Listing the tools of war — ship’s helms, steering wheels, weapons, scalpels — Zelenskyy ended with an unexpected inclusion: the teacher’s pointer. This passing remark highlights an often hidden front in Ukraine’s defensive struggle — the fight by countless teachers and parents to keep more than 8 million children educated, even as their worlds have been thrown into upheaval.

Like Ukraine’s stunning resistance itself, local educators are rising to the occasion despite enormous challenges. Viral videos show teachers continuing to instruct their small pupils in bomb shelters during active bombardments, or conducting lessons inside a post office after schools lose electricity. Gas stations and grocery stores, powered by generators long after homes and schools lose power, are being transformed into hubs for filming virtual lessons.

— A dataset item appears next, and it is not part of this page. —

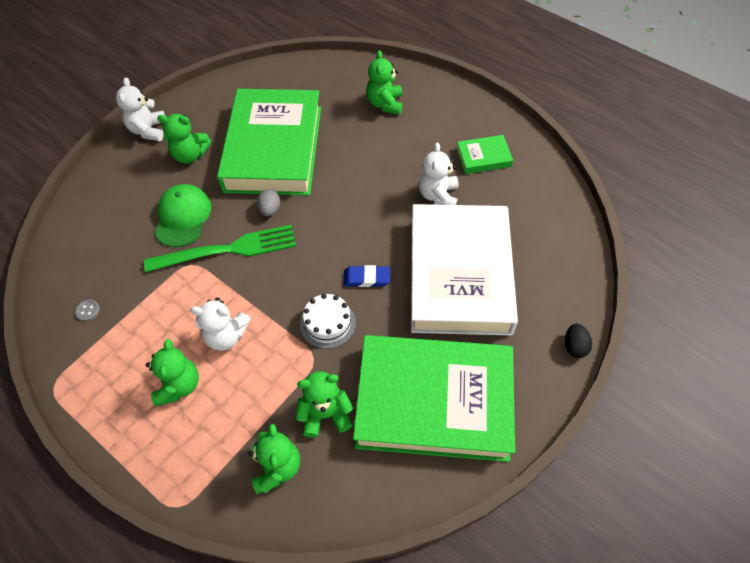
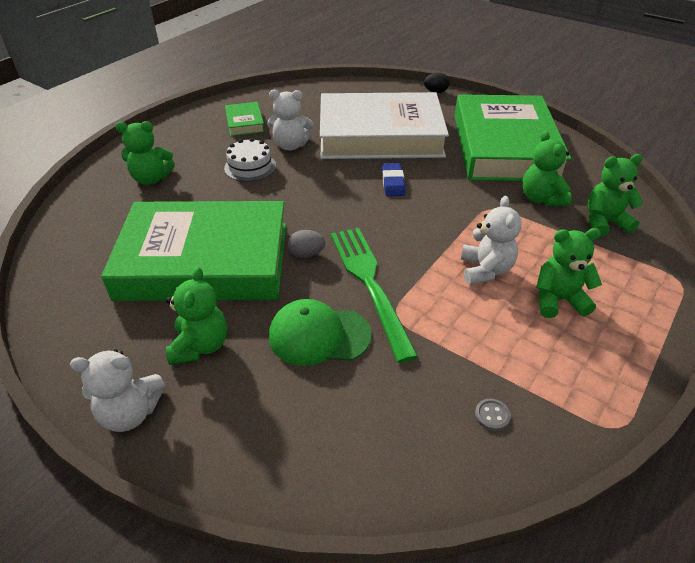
camera: 95 degrees left, 15 degrees down
(328, 323) = (449, 202): white cake -> white cake (250, 167)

One Kyiv teacher spent hours crouching on a snowy sidewalk outside a store, determined to finish sharing the day’s homework assignment despite rolling blackouts. Other teachers now bring their pets for online lessons, lifting spirits and providing psychological support. Many teachers, like Popova, comfort their students despite their own traumatic losses.

Between that first invasion and the second in February 2022, armed conflict with Russia internally displaced 1.5 million Ukrainians and damaged 740 schools. I have analyzed the impact of this warfare on children for trauma healing since Russia’s invasion began nine years ago. Still, these earlier challenges pale in comparison with what the Ukrainian educational system faces today.

Russia’s nationwide offensive against Ukraine in early 2022 led to the largest refugee flows in Europe since World War II. In the weeks following the invasion, nearly 16 million Ukrainians were driven from their homes to seek refuge abroad and elsewhere in Ukraine. Many of these were women and children, exacting a heavy toll on Ukraine’s female-majority teaching corps, as well as their students.